Exercise data.
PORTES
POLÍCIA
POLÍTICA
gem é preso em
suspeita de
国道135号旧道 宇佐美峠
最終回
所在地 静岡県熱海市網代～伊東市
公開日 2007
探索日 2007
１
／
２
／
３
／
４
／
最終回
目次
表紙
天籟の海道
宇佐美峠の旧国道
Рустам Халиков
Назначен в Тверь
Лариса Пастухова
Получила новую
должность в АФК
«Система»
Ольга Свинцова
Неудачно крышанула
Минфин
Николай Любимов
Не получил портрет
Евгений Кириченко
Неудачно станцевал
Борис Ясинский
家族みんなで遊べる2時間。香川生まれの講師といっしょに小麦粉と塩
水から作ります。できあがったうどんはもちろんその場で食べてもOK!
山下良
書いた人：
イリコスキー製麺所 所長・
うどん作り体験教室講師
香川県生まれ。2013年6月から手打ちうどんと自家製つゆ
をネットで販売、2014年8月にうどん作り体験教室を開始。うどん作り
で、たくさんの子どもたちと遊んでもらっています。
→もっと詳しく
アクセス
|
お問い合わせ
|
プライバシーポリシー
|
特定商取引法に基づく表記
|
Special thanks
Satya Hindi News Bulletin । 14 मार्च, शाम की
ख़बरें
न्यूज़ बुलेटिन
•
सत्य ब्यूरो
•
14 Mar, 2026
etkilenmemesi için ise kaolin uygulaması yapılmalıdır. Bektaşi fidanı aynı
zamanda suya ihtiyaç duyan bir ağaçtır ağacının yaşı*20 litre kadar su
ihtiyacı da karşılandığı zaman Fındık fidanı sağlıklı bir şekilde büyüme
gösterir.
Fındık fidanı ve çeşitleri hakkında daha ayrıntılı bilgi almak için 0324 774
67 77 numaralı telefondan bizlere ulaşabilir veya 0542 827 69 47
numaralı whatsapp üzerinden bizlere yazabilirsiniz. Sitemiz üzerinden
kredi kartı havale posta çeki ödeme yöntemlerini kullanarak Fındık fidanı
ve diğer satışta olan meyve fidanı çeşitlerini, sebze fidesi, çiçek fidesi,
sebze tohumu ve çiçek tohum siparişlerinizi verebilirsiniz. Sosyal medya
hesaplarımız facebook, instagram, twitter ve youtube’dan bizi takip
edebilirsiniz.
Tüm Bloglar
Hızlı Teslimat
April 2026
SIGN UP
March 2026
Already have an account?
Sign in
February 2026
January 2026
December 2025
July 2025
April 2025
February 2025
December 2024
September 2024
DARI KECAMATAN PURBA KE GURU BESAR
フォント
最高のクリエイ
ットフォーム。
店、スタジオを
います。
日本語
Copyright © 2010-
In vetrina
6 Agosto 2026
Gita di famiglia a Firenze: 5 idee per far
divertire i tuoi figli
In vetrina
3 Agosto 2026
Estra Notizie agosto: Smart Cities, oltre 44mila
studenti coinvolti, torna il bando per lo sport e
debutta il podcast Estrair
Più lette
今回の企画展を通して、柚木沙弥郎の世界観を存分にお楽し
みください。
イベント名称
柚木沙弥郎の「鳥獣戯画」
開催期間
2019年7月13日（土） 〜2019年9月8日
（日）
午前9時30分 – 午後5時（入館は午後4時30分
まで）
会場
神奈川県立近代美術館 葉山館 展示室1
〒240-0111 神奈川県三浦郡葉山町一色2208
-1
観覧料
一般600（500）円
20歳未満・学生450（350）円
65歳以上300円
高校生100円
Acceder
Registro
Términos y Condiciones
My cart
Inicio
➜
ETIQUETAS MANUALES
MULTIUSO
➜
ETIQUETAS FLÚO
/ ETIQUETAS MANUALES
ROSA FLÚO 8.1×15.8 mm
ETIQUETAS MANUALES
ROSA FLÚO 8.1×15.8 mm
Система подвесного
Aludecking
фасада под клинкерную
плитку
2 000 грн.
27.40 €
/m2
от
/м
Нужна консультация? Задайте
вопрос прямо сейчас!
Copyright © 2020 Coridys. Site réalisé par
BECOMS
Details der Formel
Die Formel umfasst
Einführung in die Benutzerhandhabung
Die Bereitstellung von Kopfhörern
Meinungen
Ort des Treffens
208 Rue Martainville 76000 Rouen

Exercise details.
What lines of the material above hold the string "Неудачно"? Please copy them.

Solution below.
Неудачно крышанула
Неудачно станцевал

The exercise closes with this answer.